EXERCISE DIRECTIONS - Whatever pictures appear, omit them, and repeat the data below exactly.

SOURCE INFORMATION -
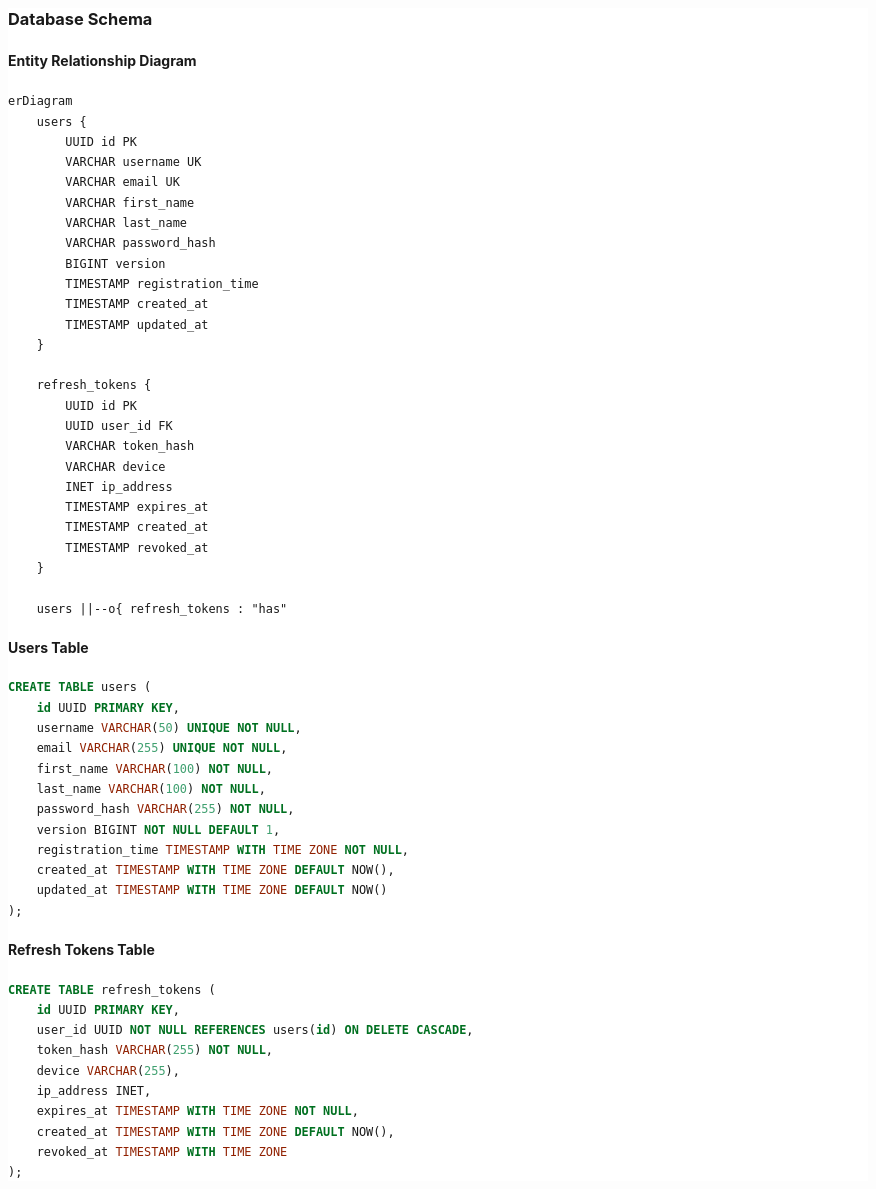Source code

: ### Database Schema

#### Entity Relationship Diagram

```mermaid
erDiagram
    users {
        UUID id PK
        VARCHAR username UK
        VARCHAR email UK
        VARCHAR first_name
        VARCHAR last_name
        VARCHAR password_hash
        BIGINT version
        TIMESTAMP registration_time
        TIMESTAMP created_at
        TIMESTAMP updated_at
    }

    refresh_tokens {
        UUID id PK
        UUID user_id FK
        VARCHAR token_hash
        VARCHAR device
        INET ip_address
        TIMESTAMP expires_at
        TIMESTAMP created_at
        TIMESTAMP revoked_at
    }

    users ||--o{ refresh_tokens : "has"
```

#### Users Table

```sql
CREATE TABLE users (
    id UUID PRIMARY KEY,
    username VARCHAR(50) UNIQUE NOT NULL,
    email VARCHAR(255) UNIQUE NOT NULL,
    first_name VARCHAR(100) NOT NULL,
    last_name VARCHAR(100) NOT NULL,
    password_hash VARCHAR(255) NOT NULL,
    version BIGINT NOT NULL DEFAULT 1,
    registration_time TIMESTAMP WITH TIME ZONE NOT NULL,
    created_at TIMESTAMP WITH TIME ZONE DEFAULT NOW(),
    updated_at TIMESTAMP WITH TIME ZONE DEFAULT NOW()
);
```

#### Refresh Tokens Table

```sql
CREATE TABLE refresh_tokens (
    id UUID PRIMARY KEY,
    user_id UUID NOT NULL REFERENCES users(id) ON DELETE CASCADE,
    token_hash VARCHAR(255) NOT NULL,
    device VARCHAR(255),
    ip_address INET,
    expires_at TIMESTAMP WITH TIME ZONE NOT NULL,
    created_at TIMESTAMP WITH TIME ZONE DEFAULT NOW(),
    revoked_at TIMESTAMP WITH TIME ZONE
);
```
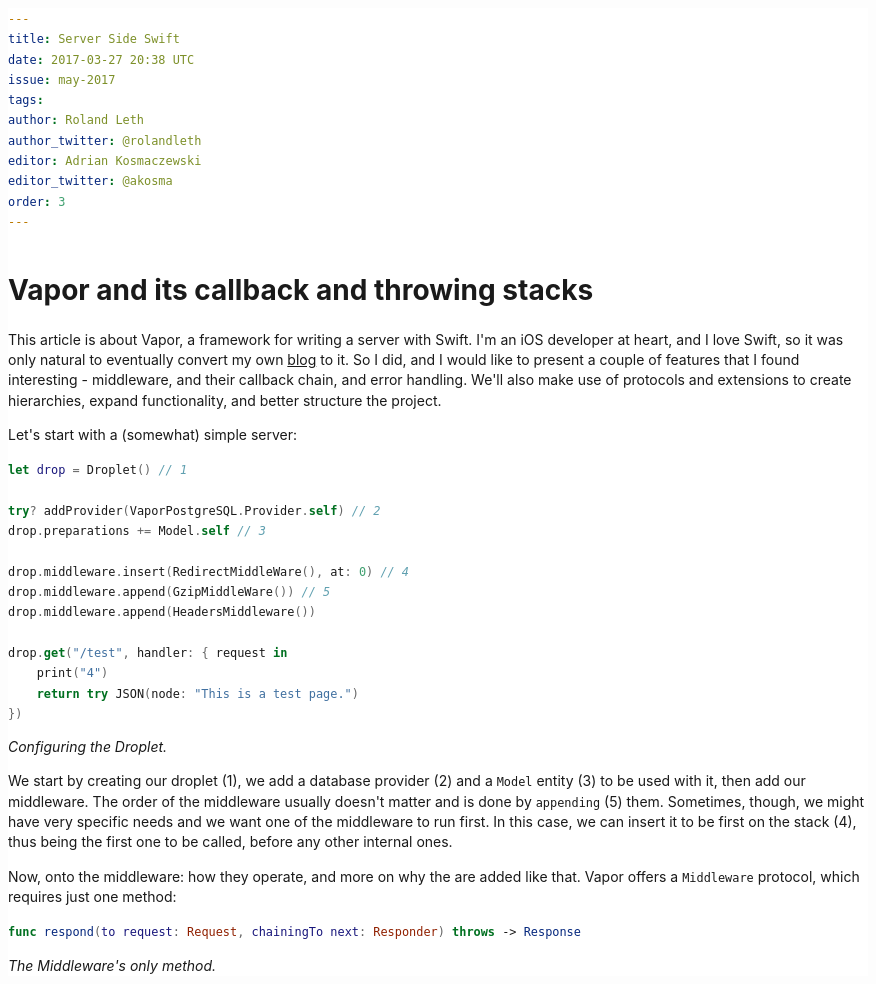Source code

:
 ```yaml
---
title: Server Side Swift
date: 2017-03-27 20:38 UTC
issue: may-2017
tags:
author: Roland Leth
author_twitter: @rolandleth
editor: Adrian Kosmaczewski
editor_twitter: @akosma
order: 3
---
```



# Vapor and its callback and throwing stacks

This article is about Vapor, a framework for writing a server with Swift. I'm an iOS developer at heart, and I love Swift, so it was only natural to eventually convert my own [blog](https://rolandleth.com) to it. So I did, and I would like to present a couple of features that I found interesting - middleware, and their callback chain, and error handling. We'll also make use of protocols and extensions to create hierarchies, expand functionality, and better structure the project.

Let's start with a (somewhat) simple server:

```swift
let drop = Droplet() // 1

try? addProvider(VaporPostgreSQL.Provider.self) // 2
drop.preparations += Model.self // 3

drop.middleware.insert(RedirectMiddleWare(), at: 0) // 4
drop.middleware.append(GzipMiddleWare()) // 5
drop.middleware.append(HeadersMiddleware())

drop.get("/test", handler: { request in
	print("4")
	return try JSON(node: "This is a test page.")
})
```
*Configuring the Droplet.*

We start by creating our droplet (1), we add a database provider (2) and a `Model` entity (3) to be used with it, then add our middleware. The order of the middleware usually doesn't matter and is done by `appending` (5) them. Sometimes, though, we might have very specific needs and we want one of the middleware to run first. In this case, we can insert it to be first on the stack (4), thus being the first one to be called, before any other internal ones.


Now, onto the middleware: how they operate, and more on why the are added like that. Vapor offers a `Middleware` protocol, which requires just one method:

```swift
func respond(to request: Request, chainingTo next: Responder) throws -> Response
```
*The Middleware's only method.*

RESULT -
Source code

: ### Database Schema

#### Entity Relationship Diagram

```mermaid
erDiagram
    users {
        UUID id PK
        VARCHAR username UK
        VARCHAR email UK
        VARCHAR first_name
        VARCHAR last_name
        VARCHAR password_hash
        BIGINT version
        TIMESTAMP registration_time
        TIMESTAMP created_at
        TIMESTAMP updated_at
    }

    refresh_tokens {
        UUID id PK
        UUID user_id FK
        VARCHAR token_hash
        VARCHAR device
        INET ip_address
        TIMESTAMP expires_at
        TIMESTAMP created_at
        TIMESTAMP revoked_at
    }

    users ||--o{ refresh_tokens : "has"
```

#### Users Table

```sql
CREATE TABLE users (
    id UUID PRIMARY KEY,
    username VARCHAR(50) UNIQUE NOT NULL,
    email VARCHAR(255) UNIQUE NOT NULL,
    first_name VARCHAR(100) NOT NULL,
    last_name VARCHAR(100) NOT NULL,
    password_hash VARCHAR(255) NOT NULL,
    version BIGINT NOT NULL DEFAULT 1,
    registration_time TIMESTAMP WITH TIME ZONE NOT NULL,
    created_at TIMESTAMP WITH TIME ZONE DEFAULT NOW(),
    updated_at TIMESTAMP WITH TIME ZONE DEFAULT NOW()
);
```

#### Refresh Tokens Table

```sql
CREATE TABLE refresh_tokens (
    id UUID PRIMARY KEY,
    user_id UUID NOT NULL REFERENCES users(id) ON DELETE CASCADE,
    token_hash VARCHAR(255) NOT NULL,
    device VARCHAR(255),
    ip_address INET,
    expires_at TIMESTAMP WITH TIME ZONE NOT NULL,
    created_at TIMESTAMP WITH TIME ZONE DEFAULT NOW(),
    revoked_at TIMESTAMP WITH TIME ZONE
);
```
Source code

:
 ```yaml
---
title: Server Side Swift
date: 2017-03-27 20:38 UTC
issue: may-2017
tags:
author: Roland Leth
author_twitter: @rolandleth
editor: Adrian Kosmaczewski
editor_twitter: @akosma
order: 3
---
```



# Vapor and its callback and throwing stacks

This article is about Vapor, a framework for writing a server with Swift. I'm an iOS developer at heart, and I love Swift, so it was only natural to eventually convert my own [blog](https://rolandleth.com) to it. So I did, and I would like to present a couple of features that I found interesting - middleware, and their callback chain, and error handling. We'll also make use of protocols and extensions to create hierarchies, expand functionality, and better structure the project.

Let's start with a (somewhat) simple server:

```swift
let drop = Droplet() // 1

try? addProvider(VaporPostgreSQL.Provider.self) // 2
drop.preparations += Model.self // 3

drop.middleware.insert(RedirectMiddleWare(), at: 0) // 4
drop.middleware.append(GzipMiddleWare()) // 5
drop.middleware.append(HeadersMiddleware())

drop.get("/test", handler: { request in
	print("4")
	return try JSON(node: "This is a test page.")
})
```
*Configuring the Droplet.*

We start by creating our droplet (1), we add a database provider (2) and a `Model` entity (3) to be used with it, then add our middleware. The order of the middleware usually doesn't matter and is done by `appending` (5) them. Sometimes, though, we might have very specific needs and we want one of the middleware to run first. In this case, we can insert it to be first on the stack (4), thus being the first one to be called, before any other internal ones.


Now, onto the middleware: how they operate, and more on why the are added like that. Vapor offers a `Middleware` protocol, which requires just one method:

```swift
func respond(to request: Request, chainingTo next: Responder) throws -> Response
```
*The Middleware's only method.*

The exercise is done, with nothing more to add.